EMS Manual
Standard Events
EMS Manual—426909-005
9-6
Reactive Problem Management Functions
2. Problem diagnosis. An operator should be able to detect the specific cause of a
problem and the action required to resolve it.
3. Problem bypass and recovery. An operator should be able to bypass a problem, if
necessary, until the problem can be resolved. The decision whether to bypass or
not is a tradeoff between the cost to the enterprise due to the loss of a failed
component and the cost in providing the bypass capability.

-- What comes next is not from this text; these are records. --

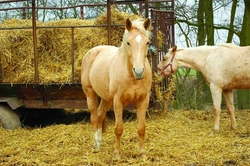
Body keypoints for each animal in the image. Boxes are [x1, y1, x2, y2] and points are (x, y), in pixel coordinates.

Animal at [82, 17, 151, 158]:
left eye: (147, 42)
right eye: (128, 42)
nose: (139, 71)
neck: (131, 77)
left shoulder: (143, 101)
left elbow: (141, 128)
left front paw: (142, 154)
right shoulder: (118, 101)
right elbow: (118, 128)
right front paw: (117, 154)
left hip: (106, 99)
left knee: (100, 115)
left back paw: (99, 141)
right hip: (90, 94)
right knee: (94, 117)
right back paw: (96, 145)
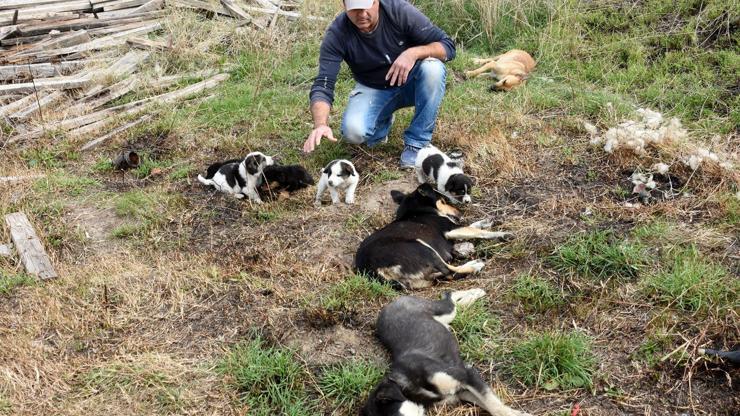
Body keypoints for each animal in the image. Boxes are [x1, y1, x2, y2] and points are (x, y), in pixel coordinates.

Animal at [356, 184, 512, 290]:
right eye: (443, 201)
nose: (460, 213)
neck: (418, 210)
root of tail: (373, 270)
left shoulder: (453, 228)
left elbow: (474, 225)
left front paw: (489, 221)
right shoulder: (450, 229)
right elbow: (478, 231)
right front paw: (502, 234)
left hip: (418, 279)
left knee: (442, 275)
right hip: (422, 247)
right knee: (450, 272)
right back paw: (475, 265)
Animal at [360, 290, 528, 416]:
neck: (405, 387)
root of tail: (390, 303)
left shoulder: (466, 374)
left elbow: (493, 404)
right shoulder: (460, 392)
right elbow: (488, 404)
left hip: (444, 310)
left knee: (449, 295)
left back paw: (477, 291)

4. Problem resolution. An operator should be able to initiate the action necessary to
repair or replace a failed component.
5. Problem tracking and control. An operator should be able to track a problem from
its detection through its final resolution. A database of previous problems helps
correlate incidents to their underlying root-cause problems and thereby helps
provide a timely recovery. The correlation mechanism should be able to determine
whether a problem is new or the recurrence of a known problem (problem
rediscovery).
After a problem occurs, many Object Unavailable events are usually reported by
subsystems and applications that are affected, directly or indirectly, by the problem.
The problem management application has the difficult tasks of isolating the event that
contains the actual cause of the problem from events that describe the effects of the
problem, and of determining whether the event is reporting a new problem or the
recurrence of a known problem. The next subsection describes how to perform these
tasks using the Object Unavailable event.
Identifying the Actual Cause of the Problem
The Object Unavailable event contains a token called change reason that indicates
why the object went out of service. Possible values for this field are:
Normally terminated. The object stopped normally.
Operator initiated. The operator took the object down.
System initiated and error is within subsystem itself. The object failed because of
an internal error.
System initiated and error is due to failure in underlying service. The object failed
because an underlying service on which this object depended failed.
Unknown. The problem is unknown (avoid using this value).
The first three values describe the actual failure causes, and operators do not have to
look for the failure in other subsystems or applications.
For failure in underlying service, the name of the dependent object is in the event. The
problem management application likely indicates that the object failed as a result of the
failure of another object, possibly an object in another subsystem or application. This
event contains information about the type and name of the underlying object that failed.